Gelgelelim istediğimiz kadar kafa bulalım, bu olayı 'CHP çarşaflı/başörtülüleri kullanacak, samimi değil' diye tek lahzada mahkûm edemeyiz. Bu, karamsarlığa yer olmadığını gösteren bir gelişmedir. Çünkü 'devlet'in, çünkü 'vatandaş'ın sistemin taa merkezindeki, kalbindeki kodlarının, karşılıklarının değişmeye başladığını gösterir.


“SAMİMİ MİSİN DENİZ ABİ?”

Zira siyasi partiler söz konusu olduğunda bahsi geçen 'samimiyet' bildiğimiz, anladığımız samimiyet değildir. Burada samimiyet 'Bu açılımla daha çok oy alacağımızda samimi misin Deniz abi?' düzeyinde bir samimiyettir. Siyasetçi için samimiyet, doğru sonuca giden doğru şeyi yapma konusundaki kararlılıktır. En iyi ihtimalle bir söz verdinse, vakti geldiğinde için atmıyorsa bile o sözü tutmaktır.
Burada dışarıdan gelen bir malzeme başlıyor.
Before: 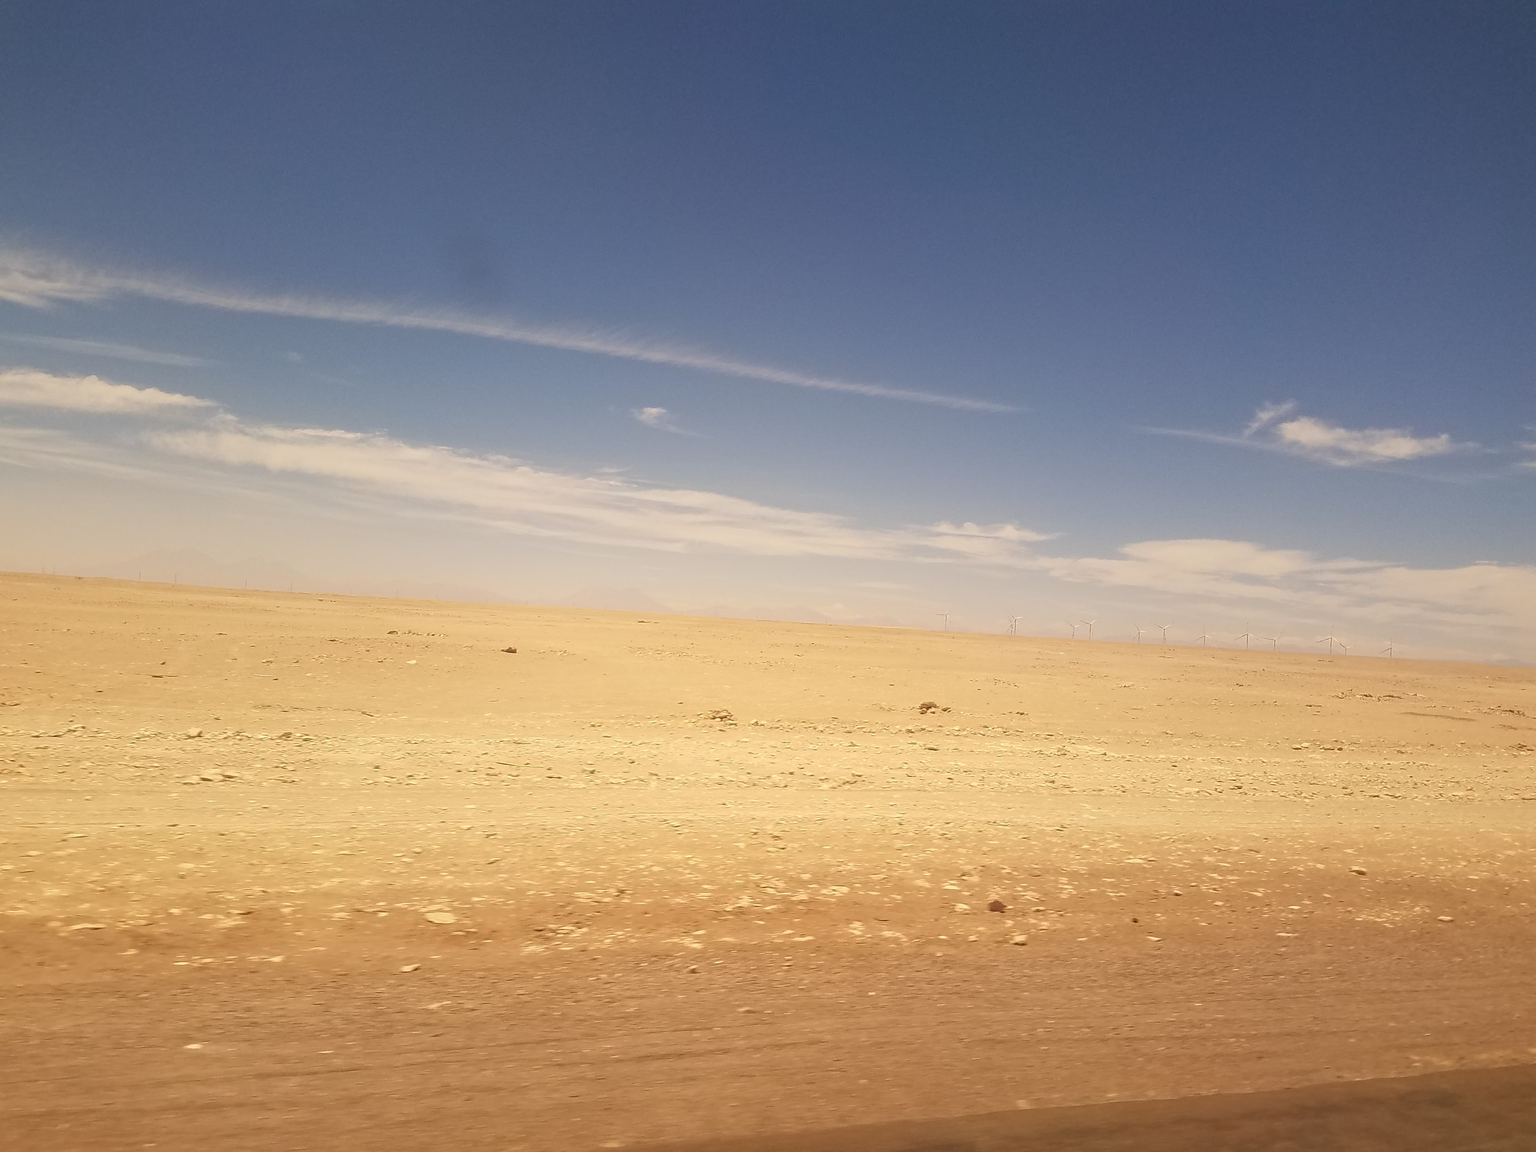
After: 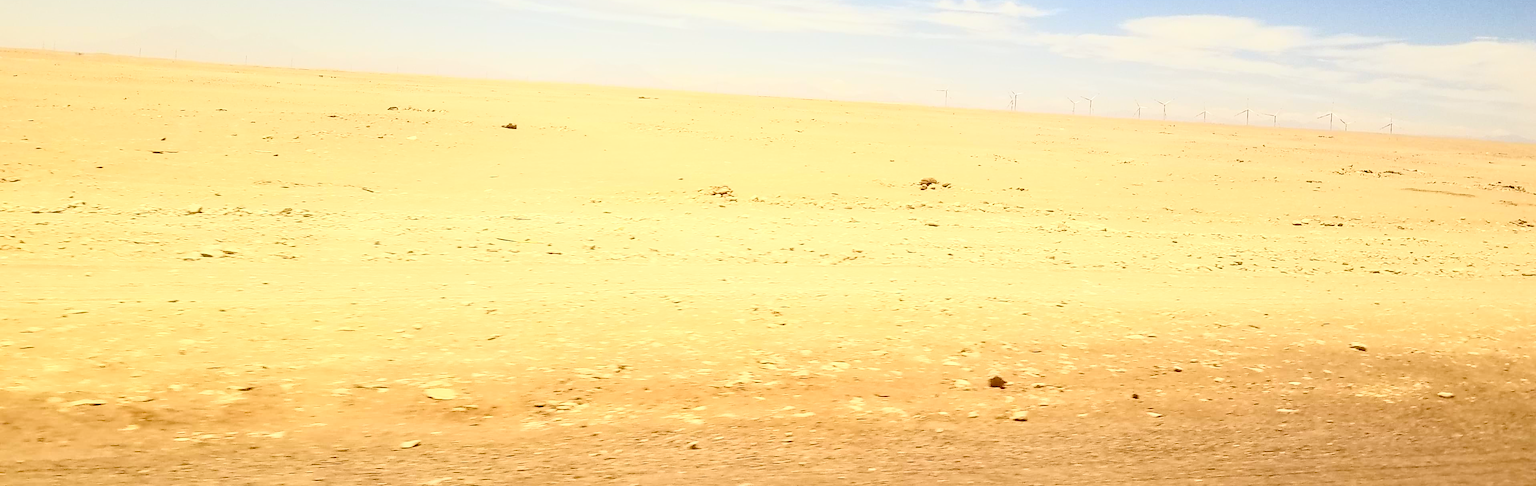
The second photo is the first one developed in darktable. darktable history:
crop: top 45.551%, bottom 12.262%
white balance: red 0.925, blue 1.046
contrast brightness saturation: contrast 0.4, brightness 0.1, saturation 0.21
exposure: black level correction 0.031, exposure 0.304 EV, compensate highlight preservation false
'SENİN OYLARINA TALİBİM' İMAJI

Deniz Baykal başörtülülere bir söz filan vermemektedir. Manzara demokrasinin hoşluklarından birine tanıklık etmekte olduğumuz gerçeğinden ibarettir. Bugünden yarına fiili bir değişikliğe neden olmayacak, ancak teorik olarak, CHP'nin bundan kelli dindar insanların da oylarına talip olduğunu, onların oylarını 'talip olmaya değer bulduğunu' gösteren bir 'hoşluk'. 'Aman ne önemli!' demeyin. 2007'nin seçim öncesinde Türkiye'nin güneydoğusuna gitmemiş olan bir partinin, güneydoğunun oylarını 'talip olmaya değer bulmamış' olan bir partinin, Cumhuriyet tarihinin en snob partisinin, bir kitleye 'senin oylarına talibim' imajı verecek eşiğe gelmesi, kesinlikle kayda değerdir. Deniz Baykal'ın ensesinde ne bozalar pişiriliyordur şu an, parti yobazlarının adama çektirdiği işkenceleri tahayyül edebiliyorsunuz değil mi?
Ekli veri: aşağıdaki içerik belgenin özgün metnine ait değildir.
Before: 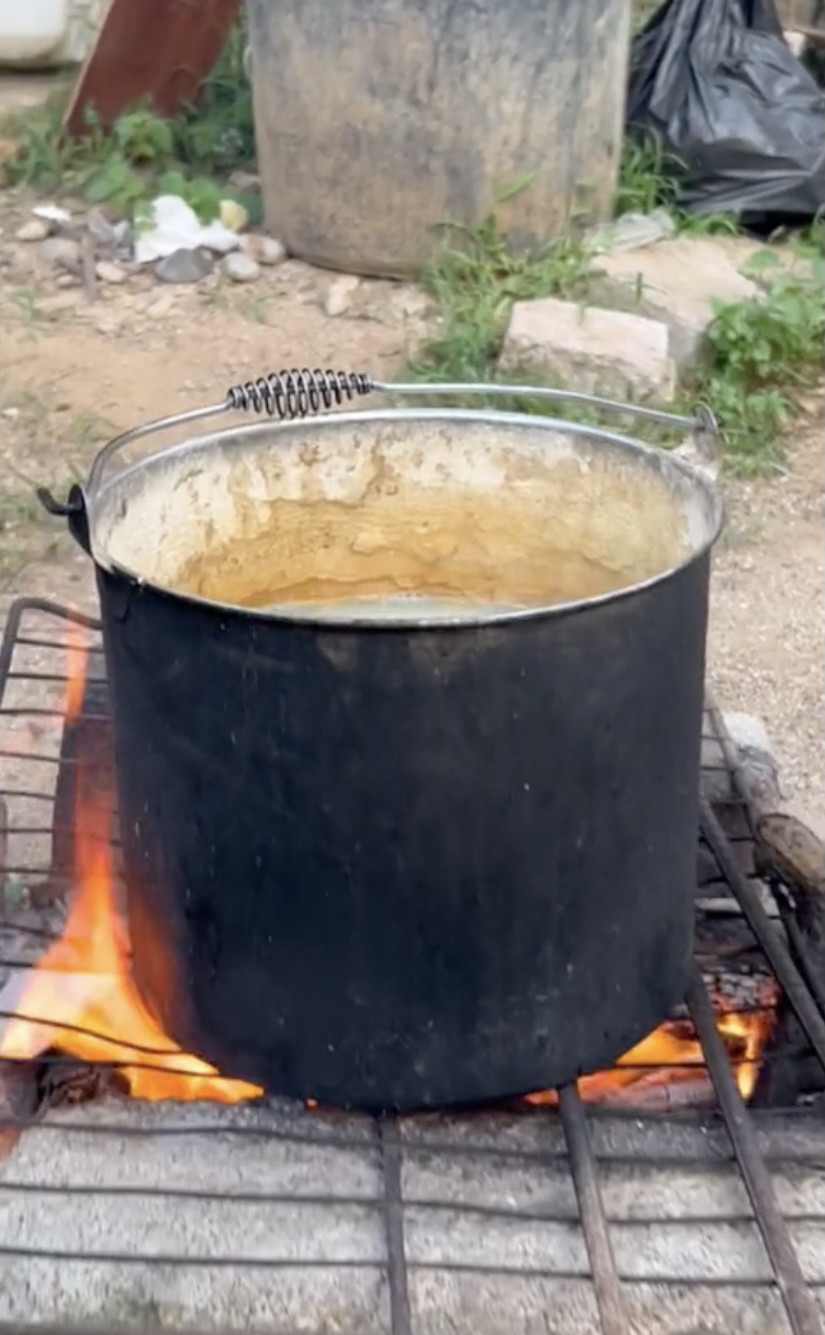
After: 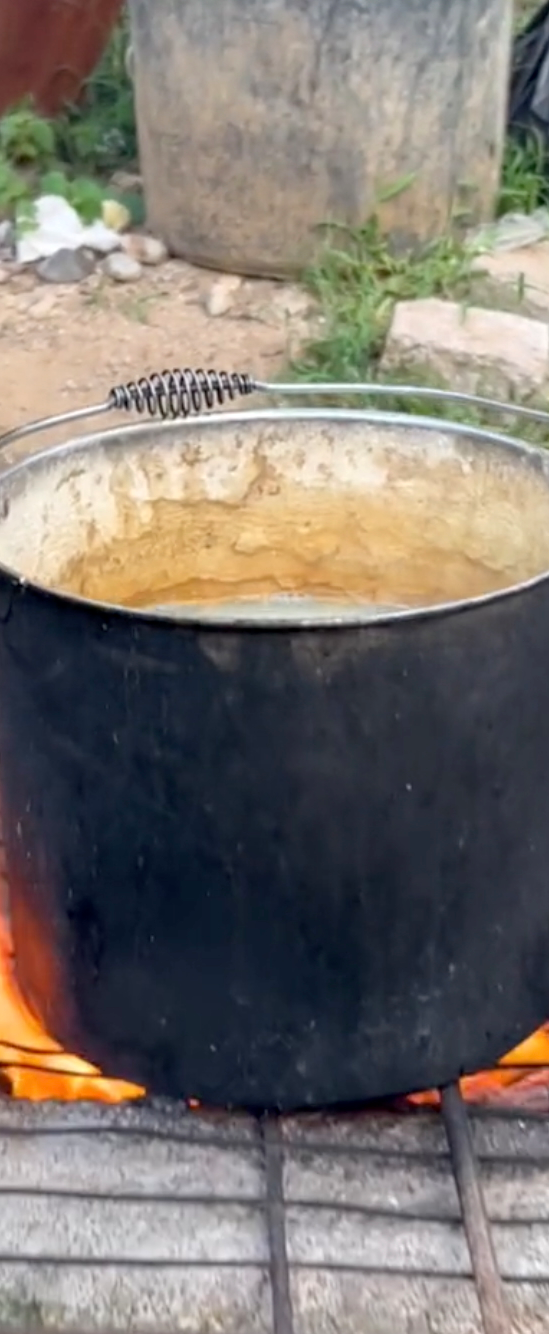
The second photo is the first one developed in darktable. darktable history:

Bir CHP'den daha fazlasını beklememek lazım. Verdiği plastik bir gül, -tamam o da bir şey- hoş bir jest, ama hepsi o kadar. Zira bu ülkedeki başörtülü kadınların ihtiyacı olan şey, ne devletin en tepelerinde temsil edilmek, ne de Atatürk'ün partisi tarafından onay görmek, rozetlendirilmek. Bunlara 'ay ne şeker bir durum' demek ayrı şey, ihtiyaçlarına karşılık bulmak ayrı şey. İhtiyaç ise belli: Eğitim görme şansı ve iş imkânı!
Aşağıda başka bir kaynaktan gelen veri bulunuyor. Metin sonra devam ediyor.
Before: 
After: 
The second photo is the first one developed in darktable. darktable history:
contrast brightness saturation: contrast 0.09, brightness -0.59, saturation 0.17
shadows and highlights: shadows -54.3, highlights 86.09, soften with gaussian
“BU ADAM SÖZÜNDE DURUR MU?”

Haaa, Baykal kalkar da, Gürsel Tekin'i tashih etme çabasıyla yaptığı 'üniversitelere sokmam' lafını unutturur, başörtülülerin üniversitelere girmesinin yolunu açacağı vaadinde bulunur ise...Hatta bu vaadi, 'cumhuriyeti kuran eller, cumhuriyeti tehdit etmez, olsa olsa temsil eder' gibi 'inandırıcı' verilerle de donatırsa... Bu vaadi öyle yuvarlak ve muallak bir 'bu sorunu çözeceğim' düzeyinde bırakmaz, vaadini açık ve seçik bir hedef olarak ortaya koyarsa...O zaman başka. O zaman, siyasetçi ile kitle arasındaki ilişkinin öyle aman aman duygusal bir ilişki olmadığını, karşılıklı olarak birbirini kullanma ilişkisi olduğunu bilen her makul ve mağdur insan, oturur ve şu iki şeyi düşünür: 1) Bu adam sözünde durur mu? 2) Neden olmasın?